Ed Sheeran, na pewno kojarzycie go z bezpretensjonalnych hitów, które bez przerwy puszczają stacje radiowe. W gronie fanów muzyka jest pewnie też brytyjski fiskus. Rudowłosa gwiazda oddała mu w 2017 aż 5,29 mln funtów – więcej niż na przykład Amazon.
Kwota, którą oddał na podatki brytyjski gwiazdor może robić wrażenie – to w przeliczeniu ponad 25 mln zł za tylko jeden rok działalności. Kwota trochę mniej szokuje, gdy weźmie się pod uwagę, ile zarabia rocznie Brytyjczyk – w 2017 r. było to aż 27 mln funtów, a zatem na złotówki nawet ponad 132 mln!
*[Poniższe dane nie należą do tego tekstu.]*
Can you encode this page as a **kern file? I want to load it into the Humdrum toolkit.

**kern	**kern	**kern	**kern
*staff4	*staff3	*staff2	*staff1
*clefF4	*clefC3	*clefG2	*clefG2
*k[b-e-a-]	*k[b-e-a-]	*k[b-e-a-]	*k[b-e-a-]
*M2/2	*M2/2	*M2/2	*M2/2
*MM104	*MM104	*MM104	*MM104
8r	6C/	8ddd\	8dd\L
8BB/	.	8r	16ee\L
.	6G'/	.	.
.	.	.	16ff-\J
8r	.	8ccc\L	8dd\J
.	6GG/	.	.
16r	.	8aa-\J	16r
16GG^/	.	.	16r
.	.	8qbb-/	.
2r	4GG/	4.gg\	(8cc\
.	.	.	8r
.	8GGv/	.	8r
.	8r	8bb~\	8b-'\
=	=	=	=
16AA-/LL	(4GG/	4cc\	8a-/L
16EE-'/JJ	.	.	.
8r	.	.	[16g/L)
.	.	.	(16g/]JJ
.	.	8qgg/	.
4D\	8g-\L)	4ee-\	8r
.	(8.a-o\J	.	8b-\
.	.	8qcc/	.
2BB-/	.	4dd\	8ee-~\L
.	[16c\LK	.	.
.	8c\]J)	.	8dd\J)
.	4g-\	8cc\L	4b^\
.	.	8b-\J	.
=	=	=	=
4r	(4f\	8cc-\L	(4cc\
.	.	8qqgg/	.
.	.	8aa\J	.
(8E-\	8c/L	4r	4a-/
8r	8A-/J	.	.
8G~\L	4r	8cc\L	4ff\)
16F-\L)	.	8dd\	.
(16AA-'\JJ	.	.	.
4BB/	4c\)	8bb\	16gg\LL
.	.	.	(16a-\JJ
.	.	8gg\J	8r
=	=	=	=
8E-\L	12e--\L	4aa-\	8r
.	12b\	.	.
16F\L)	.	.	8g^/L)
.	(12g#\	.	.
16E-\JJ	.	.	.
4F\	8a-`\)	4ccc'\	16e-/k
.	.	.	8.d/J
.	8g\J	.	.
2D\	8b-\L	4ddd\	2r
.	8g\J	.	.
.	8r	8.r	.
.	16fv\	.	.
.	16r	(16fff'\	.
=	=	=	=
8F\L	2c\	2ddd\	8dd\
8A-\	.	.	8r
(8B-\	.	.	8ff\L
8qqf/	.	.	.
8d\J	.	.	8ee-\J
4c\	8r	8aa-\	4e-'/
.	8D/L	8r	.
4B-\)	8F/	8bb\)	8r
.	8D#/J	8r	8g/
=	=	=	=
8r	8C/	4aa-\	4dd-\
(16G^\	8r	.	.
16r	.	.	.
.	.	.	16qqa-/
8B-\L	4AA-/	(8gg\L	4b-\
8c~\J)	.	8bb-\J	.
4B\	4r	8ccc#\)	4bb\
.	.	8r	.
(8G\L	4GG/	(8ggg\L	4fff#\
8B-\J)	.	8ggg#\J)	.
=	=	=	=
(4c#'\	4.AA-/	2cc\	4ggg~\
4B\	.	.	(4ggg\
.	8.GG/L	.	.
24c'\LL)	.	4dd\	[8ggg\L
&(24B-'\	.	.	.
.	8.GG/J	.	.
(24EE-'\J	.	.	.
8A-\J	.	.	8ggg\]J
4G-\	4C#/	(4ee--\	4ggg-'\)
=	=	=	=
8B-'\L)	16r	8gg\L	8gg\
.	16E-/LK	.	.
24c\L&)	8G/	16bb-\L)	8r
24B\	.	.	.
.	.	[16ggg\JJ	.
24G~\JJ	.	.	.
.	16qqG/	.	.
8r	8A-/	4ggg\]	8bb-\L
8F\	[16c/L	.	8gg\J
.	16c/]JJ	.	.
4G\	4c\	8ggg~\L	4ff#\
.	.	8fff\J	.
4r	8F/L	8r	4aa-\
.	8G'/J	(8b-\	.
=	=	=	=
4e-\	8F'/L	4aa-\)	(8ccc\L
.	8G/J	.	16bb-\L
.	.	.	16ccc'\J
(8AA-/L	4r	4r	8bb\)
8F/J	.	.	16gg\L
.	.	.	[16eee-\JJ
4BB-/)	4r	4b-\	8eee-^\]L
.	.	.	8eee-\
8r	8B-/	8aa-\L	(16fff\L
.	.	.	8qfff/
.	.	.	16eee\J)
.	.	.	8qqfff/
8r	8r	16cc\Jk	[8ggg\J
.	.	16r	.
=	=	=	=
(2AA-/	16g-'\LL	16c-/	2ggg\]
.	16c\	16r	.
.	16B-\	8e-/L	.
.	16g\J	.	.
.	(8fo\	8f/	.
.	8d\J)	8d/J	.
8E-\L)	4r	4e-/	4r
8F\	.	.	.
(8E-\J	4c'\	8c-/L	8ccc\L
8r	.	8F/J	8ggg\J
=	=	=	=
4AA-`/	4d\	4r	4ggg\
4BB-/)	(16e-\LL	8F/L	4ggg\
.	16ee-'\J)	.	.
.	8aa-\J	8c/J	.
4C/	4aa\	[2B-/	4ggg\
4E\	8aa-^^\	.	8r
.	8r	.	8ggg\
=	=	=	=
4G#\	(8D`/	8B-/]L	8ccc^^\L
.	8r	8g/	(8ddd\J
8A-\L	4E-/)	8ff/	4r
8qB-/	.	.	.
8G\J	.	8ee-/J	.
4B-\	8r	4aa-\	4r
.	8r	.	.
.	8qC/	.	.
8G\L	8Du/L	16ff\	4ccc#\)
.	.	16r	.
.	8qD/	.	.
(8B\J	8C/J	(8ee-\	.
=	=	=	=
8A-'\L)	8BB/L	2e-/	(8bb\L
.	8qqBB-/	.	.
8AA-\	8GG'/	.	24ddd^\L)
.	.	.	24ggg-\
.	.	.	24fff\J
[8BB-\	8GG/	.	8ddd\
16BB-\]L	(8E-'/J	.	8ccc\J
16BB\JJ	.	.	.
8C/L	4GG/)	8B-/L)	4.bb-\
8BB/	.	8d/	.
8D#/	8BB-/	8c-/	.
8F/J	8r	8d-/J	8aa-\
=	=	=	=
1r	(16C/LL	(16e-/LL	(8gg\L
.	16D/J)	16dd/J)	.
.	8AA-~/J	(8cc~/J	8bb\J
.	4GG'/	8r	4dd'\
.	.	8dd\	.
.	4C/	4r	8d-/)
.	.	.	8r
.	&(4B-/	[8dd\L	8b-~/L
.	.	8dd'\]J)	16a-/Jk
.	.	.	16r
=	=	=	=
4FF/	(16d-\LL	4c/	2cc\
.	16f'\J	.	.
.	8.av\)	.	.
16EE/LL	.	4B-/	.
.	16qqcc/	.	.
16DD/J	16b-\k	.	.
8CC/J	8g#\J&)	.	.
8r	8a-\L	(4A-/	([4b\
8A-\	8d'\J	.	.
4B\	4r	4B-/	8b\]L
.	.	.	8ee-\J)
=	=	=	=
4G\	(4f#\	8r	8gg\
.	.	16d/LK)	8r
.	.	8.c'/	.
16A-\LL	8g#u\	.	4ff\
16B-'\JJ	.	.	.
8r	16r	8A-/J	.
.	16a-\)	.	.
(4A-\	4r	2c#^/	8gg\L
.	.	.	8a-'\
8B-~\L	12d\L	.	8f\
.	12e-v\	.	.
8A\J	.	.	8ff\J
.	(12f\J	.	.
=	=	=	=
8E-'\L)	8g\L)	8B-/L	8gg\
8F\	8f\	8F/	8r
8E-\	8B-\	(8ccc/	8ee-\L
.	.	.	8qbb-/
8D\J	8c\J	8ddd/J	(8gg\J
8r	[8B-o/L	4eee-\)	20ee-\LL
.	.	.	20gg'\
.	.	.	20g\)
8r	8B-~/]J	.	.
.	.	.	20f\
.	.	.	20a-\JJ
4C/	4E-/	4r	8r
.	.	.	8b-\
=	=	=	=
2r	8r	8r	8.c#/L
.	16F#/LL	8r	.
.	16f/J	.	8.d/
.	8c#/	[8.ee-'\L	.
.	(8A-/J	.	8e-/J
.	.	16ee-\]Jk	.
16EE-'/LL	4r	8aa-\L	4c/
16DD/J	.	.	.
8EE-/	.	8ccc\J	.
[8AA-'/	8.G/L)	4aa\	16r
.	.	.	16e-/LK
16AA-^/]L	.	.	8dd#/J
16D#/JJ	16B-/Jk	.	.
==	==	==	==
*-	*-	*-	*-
Takie czasy. Ed Sheeran płaci więcej podatków niż megakoncerny
Kwota, którą Ed oddaje fiskusowi wydaje się nam, szaraczkom z nad Wisły, wręcz nieprawdopodobna. Ale równie nieprawdopodobna musi się wydawać ona Jeffowi Bezosowi, szefowi Amazona i przy okazji jednemu z najbogatszych ludzi na świecie. On ani myśli, żeby jego firma płaciła takie podatki. I tak na przykład w Wielkiej Brytanii Amazon zarobił w 2017 r. astronomiczną kwotę ponad 2 mld funtów. No dobrze, a ile oddał fiskusowi? Okazuje się, że sporo mniej niż Ed, bo „tylko” 4,5 mln funtów.
Okazuje się, że i inne wielkie firmy na Wyspach płacą w porównaniu do zysków znacznie mniej niż Ed Sheeran Ltd. Chociażby Starbucks. Co prawda sieć kawiarni oddała brytyjskiemu fiskusowi niemal 14 mln funtów, ale zarobiła ponad 162 miliony.
Oczywiście trudno współczuć Edowi, tym bardziej że w 2017 stał się najlepiej zarabiającą gwiazdą pop, wyprzedzając takie tuzy, jak Adele, Madonna czy Beyonce. Sam Ed Sheeran zapewnia, że pieniądze wcale nie mają dla niego takiej wartości. W wywiadzie dla OK! magazine opowiadał na przykład, że nie przywiązuje takiej wagi do rzeczy materialnych, jak do rodziny czy przyjaciół. A dużą część majątku przeznacza na przykład na działania charytatywne. Problem w tym, że wielkie koncerny są najwyraźniej dużo bardziej materialistycznie nastawione do otaczającego ich świata.
Ed Sheeran płaci ile trzeba, giganci się wymigują
Wielkie amerykańskie korporacje robią co mogą, żeby płacić jak najmniej. Ta zasada się tyczy ich ojczyzny, a już poza nią podchodzą do fiskusa jak diabeł do wody święconej. Taki Facebook płaci rocznie na Wyspach ledwie ok. 5 mln funtów podatków, choć zyski zbliżają się do miliarda. Podatki „optymalizują” też takie giganty, jak Uber, Google czy AirBnB.
No ale jakim cudem jeden piosenkarz może oddawać fiskusowi więcej niż gigantyczne koncerny? Oczywiście korporacje mają swoje tricki – jeśli chodzi o firmy tech to wyjątkowo popularne jest zakładanie oddziałów na Irlandii i wykonywanie z Zielonej Wyspy większości europejskich operacji. A tam fiskus jest wyjątkowo mało zachłanny jeśli chodzi o wielkie firmy. W ten sposób działa chociażby Facebook czy Google. Oczywiście wielkie korporacje mają całe armie prawników, którzy dzień w dzień pracują nad „optymalizacją podatkową”.
Powiedzieć, że to nieuczciwe to nic nie powiedzieć. Zwłaszcza, że firmy takie jak Google, Facebook, Uber czy Amazon często oskarżane są o wchodzenie z butami na europejskie rynki i wywracanie do góry nogami całych branż, które sobie spokojnie funkcjonowały przez dziesięciolecia. Dyskusja nad tym, czy amerykańskie korporacje IT robią więcej dobrego niż złego na Starym Kontynencie jest oczywiście długa, zawiła i prędko się nie skończy. Jedno jest pewne – unikanie podatków raczej nie będzie służyło techowym korporacjom w wygrywaniu europejskich serc. A mogą szybko stać się w oczach opinii publicznej prawdziwymi czarnymi charakterami, niczym Microsoft w latach 90.